● **元の文章**:
ウォーレン・バフェット氏はなぜ日本の5大商社への投資を続けるのか

6月19日(月)、アメリカの投資家ウォーレン・バフェット氏が率いる投資会社バークシャー・ハザウェイは、日本の5大商社の持ち株比率を引き上げた事を明らかにしました。

5大商社とは三菱商事(8058)、三井物産(8031)、住友商事(8053)、伊藤忠商事(8001)、丸紅(8002)のことを指し、現在の持ち株比率は平均8.5%強(三菱商事6.59%→8.31%、三井物産6.62%→8.09%、住友商事6.57%→8.23%、伊藤忠6.21%→7.47%、丸紅6.75%→8.30%)で、合計の投資額はアメリカ国外の上場株式では最大規模です。


ウォーレン・バフェット氏が日本の5大商社へ投資する理由

遡ると2020年8月に5%超取得、2022年秋に6%台まで引き上げています。そして今年、2023年4月11日(火)には保有比率がそろって7.4%になり、その後約2ヵ月の間におよそ1.1%買い進めた事になります。また、長期保有が目的で出資比率を9.9%まで増やす可能性があるとしています。

バフェット氏は商社に着目した理由として、米投資・保険会社のバークシャー・ハサウェイと事業が似ていることをあげ、「将来、事業のパートナーとしての関係を築くことも不可能ではない」と語っています。

各総合商社は現在、輸出入を中心とした多角的なビジネスを展開。鉱業、エネルギーから自動車、食品、ヘルスケアなど、さまざまな業界を網羅しています。生産業者とメーカーや、小売店を繋ぐ役割をしている卸売会社です。

世界中のさまざまな場所に出向き、商品売買の交渉をします。よくラーメンからロケットまでと言われますが、扱う商品数は数え切れないほどです。また物流以外にも金融、情報、事業投資を行っています。

身近なところではファミリーマートは伊藤忠商事の子会社で、ローソンは三菱商事系列の会社です。セブン‐イレブンは三井物産と協力関係にあります。各コンビニエンスストアの後ろには商事会社が控えています。ケーブルテレビのJ:COMは住友商事グループに属しています。各商社とも売上が伸びるように事業投資を行い、経営に貢献しています。

5大商社の特徴

2023年3月期の決算から、5大商社の特徴などをお伝えします。

三菱商事の連結最終利益は、前の期比25.9%増益の1兆1,806億円でした。内訳をみると、天然ガス事業で1,706億円、金属資源事業で4,393億円、複合都市開発事業で1,233億円などの利益が大きくなっています。

● **抽出した資料**:
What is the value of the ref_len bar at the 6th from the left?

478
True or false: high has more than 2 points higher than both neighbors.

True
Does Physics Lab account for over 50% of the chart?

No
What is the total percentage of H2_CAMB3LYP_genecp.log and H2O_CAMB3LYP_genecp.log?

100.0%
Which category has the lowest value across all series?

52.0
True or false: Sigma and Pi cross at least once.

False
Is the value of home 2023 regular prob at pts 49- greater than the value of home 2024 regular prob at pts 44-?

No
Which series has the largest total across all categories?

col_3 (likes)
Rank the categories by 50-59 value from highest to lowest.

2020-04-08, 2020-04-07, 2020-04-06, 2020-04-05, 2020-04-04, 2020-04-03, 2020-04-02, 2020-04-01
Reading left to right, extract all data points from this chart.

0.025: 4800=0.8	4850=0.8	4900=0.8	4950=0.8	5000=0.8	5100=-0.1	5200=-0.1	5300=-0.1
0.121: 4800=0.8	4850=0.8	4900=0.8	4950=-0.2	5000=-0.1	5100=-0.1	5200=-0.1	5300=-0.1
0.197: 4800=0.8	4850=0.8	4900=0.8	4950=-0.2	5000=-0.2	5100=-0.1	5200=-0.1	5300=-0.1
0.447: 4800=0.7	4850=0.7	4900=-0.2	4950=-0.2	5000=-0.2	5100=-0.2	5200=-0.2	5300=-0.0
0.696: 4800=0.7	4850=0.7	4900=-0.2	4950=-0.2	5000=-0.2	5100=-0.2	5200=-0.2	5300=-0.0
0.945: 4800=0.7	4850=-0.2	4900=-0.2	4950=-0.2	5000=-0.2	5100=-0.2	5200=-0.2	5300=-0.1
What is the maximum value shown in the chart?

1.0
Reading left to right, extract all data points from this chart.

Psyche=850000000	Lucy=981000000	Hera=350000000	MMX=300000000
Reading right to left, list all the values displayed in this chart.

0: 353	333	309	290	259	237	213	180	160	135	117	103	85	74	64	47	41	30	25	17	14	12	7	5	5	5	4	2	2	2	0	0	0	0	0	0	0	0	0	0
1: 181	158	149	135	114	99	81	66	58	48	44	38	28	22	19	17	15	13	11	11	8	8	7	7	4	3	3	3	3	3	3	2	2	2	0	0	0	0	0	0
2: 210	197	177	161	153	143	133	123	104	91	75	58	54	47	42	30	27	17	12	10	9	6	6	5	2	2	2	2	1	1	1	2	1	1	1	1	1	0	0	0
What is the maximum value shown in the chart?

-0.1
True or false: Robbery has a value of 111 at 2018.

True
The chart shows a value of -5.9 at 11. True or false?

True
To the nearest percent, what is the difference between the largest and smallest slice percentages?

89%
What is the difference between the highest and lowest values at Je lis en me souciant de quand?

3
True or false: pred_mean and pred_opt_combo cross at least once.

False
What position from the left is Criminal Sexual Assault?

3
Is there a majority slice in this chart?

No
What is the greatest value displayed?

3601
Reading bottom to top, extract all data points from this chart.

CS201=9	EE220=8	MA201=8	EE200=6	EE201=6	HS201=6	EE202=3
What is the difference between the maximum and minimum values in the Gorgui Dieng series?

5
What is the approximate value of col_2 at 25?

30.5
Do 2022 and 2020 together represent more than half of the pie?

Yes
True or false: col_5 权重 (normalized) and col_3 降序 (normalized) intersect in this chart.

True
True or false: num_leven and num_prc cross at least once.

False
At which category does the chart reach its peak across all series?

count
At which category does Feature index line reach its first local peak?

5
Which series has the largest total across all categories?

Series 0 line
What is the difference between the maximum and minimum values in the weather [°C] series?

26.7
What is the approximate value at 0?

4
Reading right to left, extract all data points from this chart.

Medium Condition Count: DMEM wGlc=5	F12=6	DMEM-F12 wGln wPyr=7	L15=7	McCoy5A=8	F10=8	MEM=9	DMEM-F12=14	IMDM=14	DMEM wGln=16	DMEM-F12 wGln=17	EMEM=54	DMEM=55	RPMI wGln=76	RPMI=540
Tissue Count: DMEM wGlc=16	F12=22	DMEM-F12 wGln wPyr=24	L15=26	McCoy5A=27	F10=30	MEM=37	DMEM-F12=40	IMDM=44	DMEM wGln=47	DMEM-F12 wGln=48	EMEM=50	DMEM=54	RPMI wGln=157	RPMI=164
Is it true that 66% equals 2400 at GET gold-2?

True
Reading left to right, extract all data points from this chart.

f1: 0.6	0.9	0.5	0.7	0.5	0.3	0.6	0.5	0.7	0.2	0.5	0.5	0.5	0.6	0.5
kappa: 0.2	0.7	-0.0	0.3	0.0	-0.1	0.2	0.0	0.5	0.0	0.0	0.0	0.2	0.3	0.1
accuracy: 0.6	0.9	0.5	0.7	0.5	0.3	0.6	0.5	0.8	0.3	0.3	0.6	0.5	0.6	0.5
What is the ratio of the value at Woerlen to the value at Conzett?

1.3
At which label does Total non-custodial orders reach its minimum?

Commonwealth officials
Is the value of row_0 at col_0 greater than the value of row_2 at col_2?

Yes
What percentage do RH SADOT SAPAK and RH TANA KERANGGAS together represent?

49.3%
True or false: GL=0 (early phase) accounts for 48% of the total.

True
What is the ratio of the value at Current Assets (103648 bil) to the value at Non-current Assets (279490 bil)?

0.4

● **次の問い**:
1. 元の文章で「5大商社」として挙げられている会社を、かっこ内の番号とともにすべて書き出してください。
2. 元の文章のうち、「遡ると2020年8月に5%超」と「2023年3月期の決算から、5大商社の特徴などをお伝えします。」の間を、その二つも含めて書き写してください。

● **解答一覧**:
1.
三菱商事(8058)
三井物産(8031)
住友商事(8053)
伊藤忠商事(8001)
丸紅(8002)

2.
遡ると2020年8月に5%超取得、2022年秋に6%台まで引き上げています。そして今年、2023年4月11日(火)には保有比率がそろって7.4%になり、その後約2ヵ月の間におよそ1.1%買い進めた事になります。また、長期保有が目的で出資比率を9.9%まで増やす可能性があるとしています。

バフェット氏は商社に着目した理由として、米投資・保険会社のバークシャー・ハサウェイと事業が似ていることをあげ、「将来、事業のパートナーとしての関係を築くことも不可能ではない」と語っています。

各総合商社は現在、輸出入を中心とした多角的なビジネスを展開。鉱業、エネルギーから自動車、食品、ヘルスケアなど、さまざまな業界を網羅しています。生産業者とメーカーや、小売店を繋ぐ役割をしている卸売会社です。

世界中のさまざまな場所に出向き、商品売買の交渉をします。よくラーメンからロケットまでと言われますが、扱う商品数は数え切れないほどです。また物流以外にも金融、情報、事業投資を行っています。

身近なところではファミリーマートは伊藤忠商事の子会社で、ローソンは三菱商事系列の会社です。セブン‐イレブンは三井物産と協力関係にあります。各コンビニエンスストアの後ろには商事会社が控えています。ケーブルテレビのJ:COMは住友商事グループに属しています。各商社とも売上が伸びるように事業投資を行い、経営に貢献しています。

5大商社の特徴

2023年3月期の決算から、5大商社の特徴などをお伝えします。